Back in 2008-2009 I was still in therapy and taking my meds. Foolishly, I decided to stop taking them entirely. I thought myself in control of my disease and capable of fending it off on my own, through sheer mentalism. And you know, it worked… for 3 years, with only a couple little quirks in-between. But I felt good to be off the medication and “handling it” on my own. I figured that I had it whipped, and I felt independent.

That changed about 3 or 4 months ago. It took my girlfriend pointing out that I was talking quickly and behaving in a pretty hyper manner. I spent a few days hypomanic, and chalked it up to high self esteem and all around good vibes. Then, suddenly, it seems I woke up one morning and it had transitioned directly into a hopeless, world-weary sort of depression — I’ve been there ever since.

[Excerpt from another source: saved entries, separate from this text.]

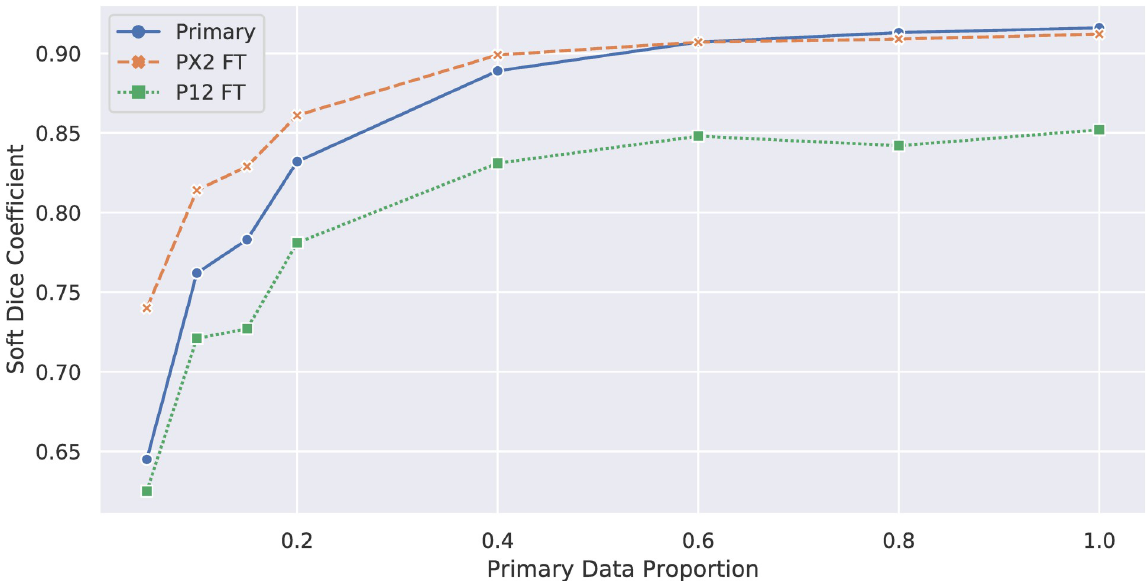
Fig 4. Soft Dice coefficients for models trained with ablated dataset. Soft Dice Coefficients for models trained using the ablated primary dataset (“Primary”) or trained using an ablated primary model as weight initializer (“FT”). PX2 = ProstateX-2, P12 = PROMISE12, FT = fine- tuned. Significant improvements can be seen in the performance of the fine-tuned models at 5% of the primary dataset used for training the ablated primary baseline model, with the performance benefits leveling out at 60% of the dataset.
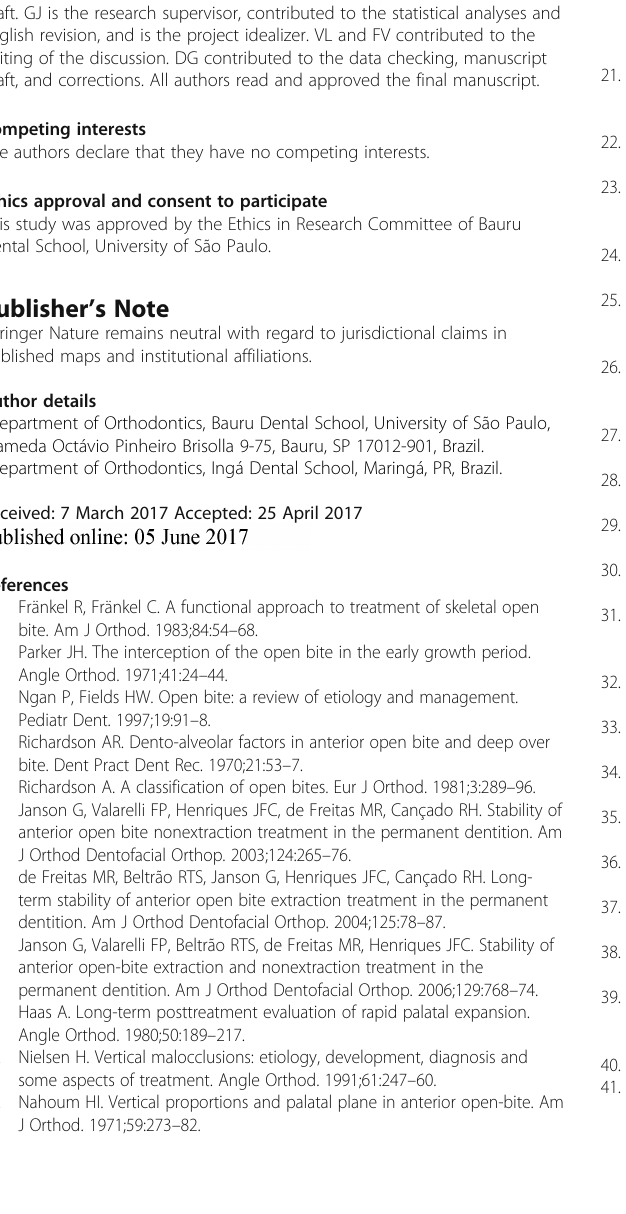
(cid:1) Correction of anterior open bite with either non- extraction or extractions with continuous archwires and vertical anterior elastics uprights the mandibular posterior teeth. (cid:1) However, there is also mesial angulation of the maxillary posterior teeth with this mechanics. (cid:1) Therefore, additional mechanical procedures should be used to increase posterior teeth uprighting in open-bite treatment, especially in the maxillary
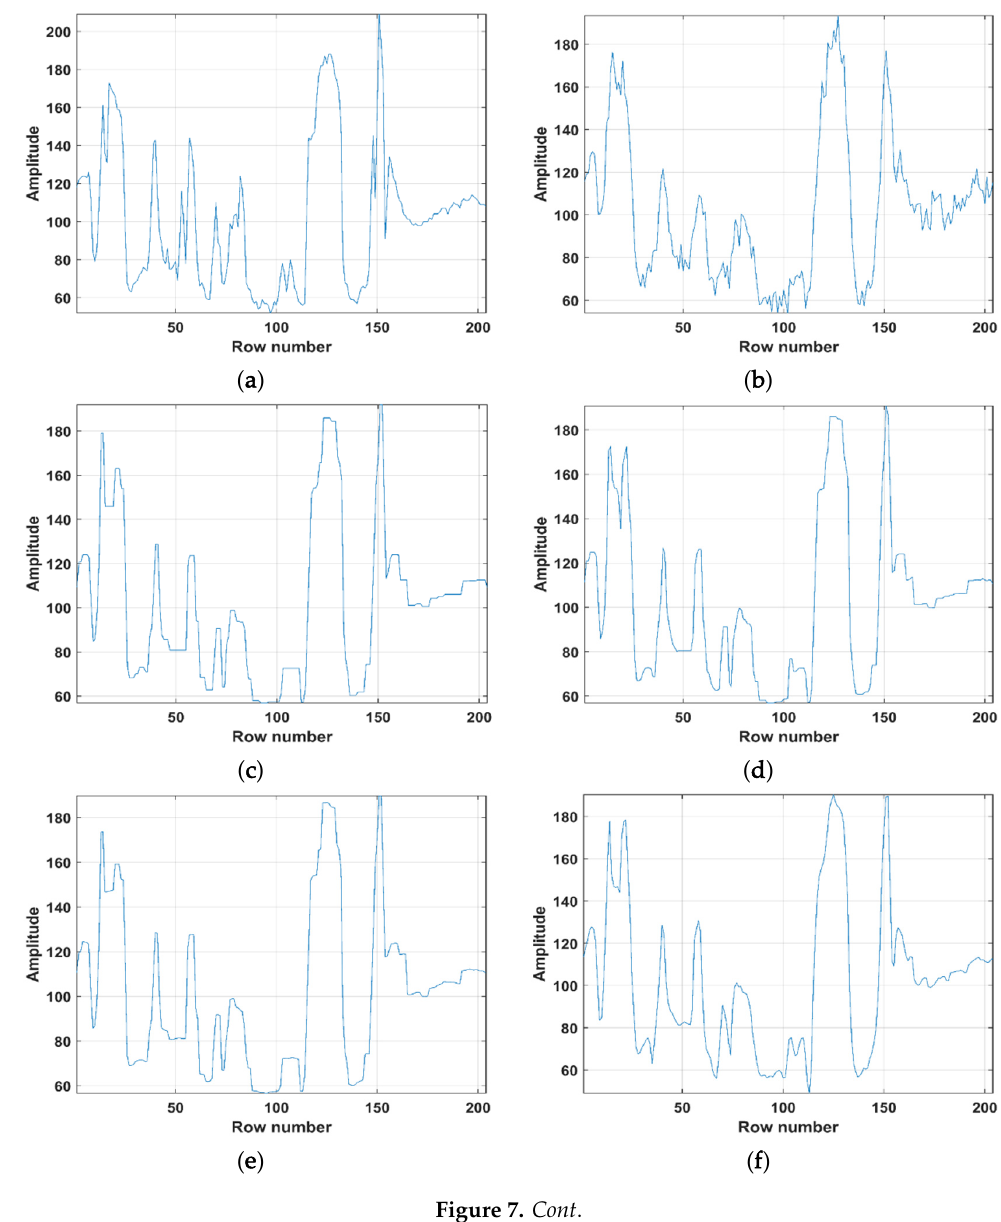
Figure 6. Comparison of the visual effects. (a) is the original “Store” image; (b) is the degraded image with Gaussian blur (G, 5, 5, 7) and Gaussian noise standard deviation of 5; (c–d, i–l) are the deblurring results of ATV, ITV, ATpV, FTV4Lp, Hybrid TV, and HTV-Lp methods, respectively; (e–h, m–p) show the magnified details from the rectangles in (a–d, i–l), respectively.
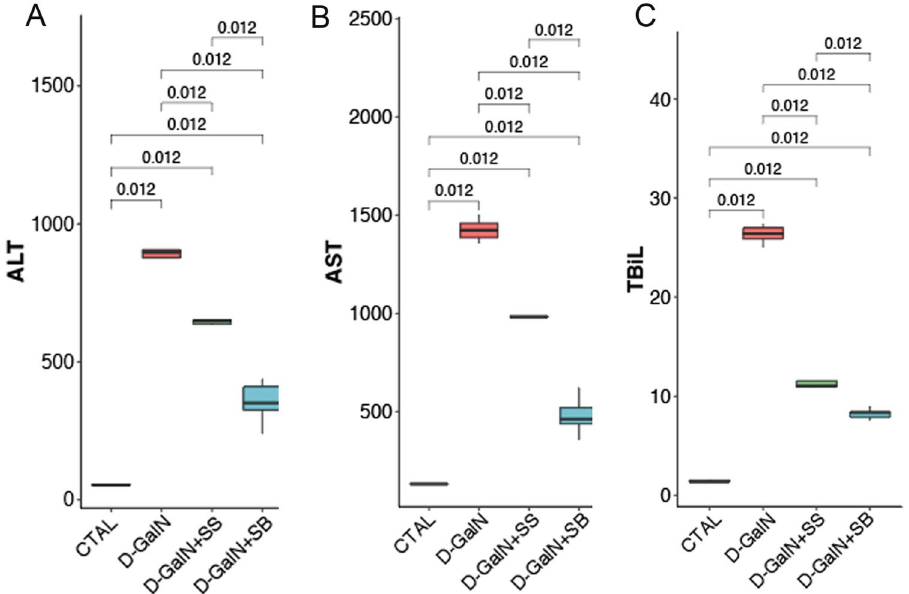
Figure 1. Effects of fecal microbiota transplantation (FMT) on ( A ) ALT, ( B ) AST, and ( C ) TBIL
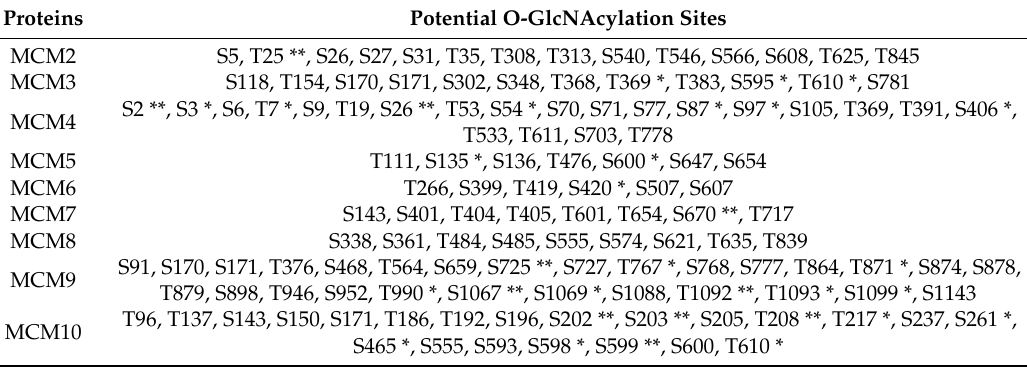
Table 6. Predicted O -N-acetyl-D-glucosamine (GlcNAc)ylation sites for MCMs.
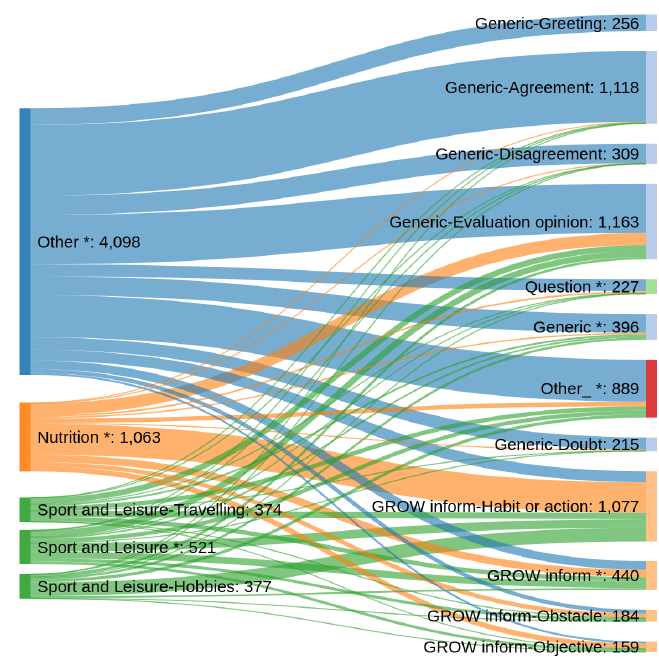
Figure 5. Relationship between intent and topic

I thought it was bad then, but it became progressively worse. Where at first I had simply lost interest in things and became rather reticent, it got to the point where I’d only shower every 3 or 4 days or so, I never wanted to leave the bed, and, in truth, I wanted to die. Suicidal thoughts crossed my mind often, and although I didn’t quite have the gusto to off myself, I would have shaken the Reaper’s hand if I saw him coming… if that makes any sense.

I went to visit Grandma and Grandpa at the cemetery. I sat there with them for a good long while. I felt the wind, watched the grass sway, and thought to myself of how comfortable it must be to be gone from “here.” Asleep, with only the wind and the grass above you, rarely a visitor, no obligations or concerns. The race finished. The game over.

But my girlfriend, my fiance now, she would miss me. And her life has never been a fairytale. It would be wrong of me to leave her behind…

And my brother. My best friend. He would never be the same if big bro took his life, and he’s certainly got enough on his plate as it is. Mom, she would probably be buried next to me within weeks from the stress, and Dad would go into shambles — he never got to patch it up with his boy, things never were quite the way he wanted it to be.

It’s not the type of inner dialogue you’d ever like to have. And although I have been there a time or two before, I never like to return. It takes a toll on me that people simply do not understand. “Grow up.” “Get a job.” I’d laugh if it didn’t hurt so much. At times I wish my illness would visit them for a year or two, but then I retract it, because I’d hate to see anyone I care for dancing on the edge the way I have been.

I finally went to “intake” a couple of days ago. I pondered the silliness of signing a “self harm contract” with this particular mental health establishment, wondering if they realized how inane it seemed to sign my name on a dotted line stating that I will not bring harm to myself or another, and I will call one of their crisis telephone numbers if things get too rough. But signed I did.

I answered a bunch of uncomfortable questions about the past, present and future. It was humbling, frustrating, and I wouldn’t care to do it again — and although I have done it before that didn’t serve to brunt the blow any. I definitely felt a little “off”, and felt as though the social worker was as uncomfortable as I was.

We scheduled an appointment for the 21st, tomorrow, to see a counselor and see about getting some medication. I’ve gotten off of my high horse, those with mental illnesses need their drugs as much as diabetics need theirs. I hate feeling dependent on something to survive… but I hate feeling this way much worse. I try to repeat the mantra that I am not responsible for being chemically imbalanced, I didn’t ask for it or bring it upon myself, I can’t feel ashamed for needing help getting it taken care of.

I hope the counselor is a good one. If something doesn’t begin to change relatively soon, I feel that I’ll find myself going to the ER, to the funny farm, or the grave.


2 Responses to “Return to Therapy”

  1. bipolarblake Says:

    I can really relate. It’s frightening to know you have something that’s lifelong — treatable, but incurable. But at the same time, it’s illuminating to realize what it is, to be able to give the monster a name and understand its patterns, if that makes sense. It sucks, but it sure does answer a lot of questions. I wish you the best of luck in your journey, do keep in touch.

  2. I really appreciate how honestly you write, thanks for that. I was diagnosed 3 years with bipolar disorder but it’s only now that I’m finally accepting it and have decided to seek treatment for myself. It’s scary and awkward but the timing finally feels right.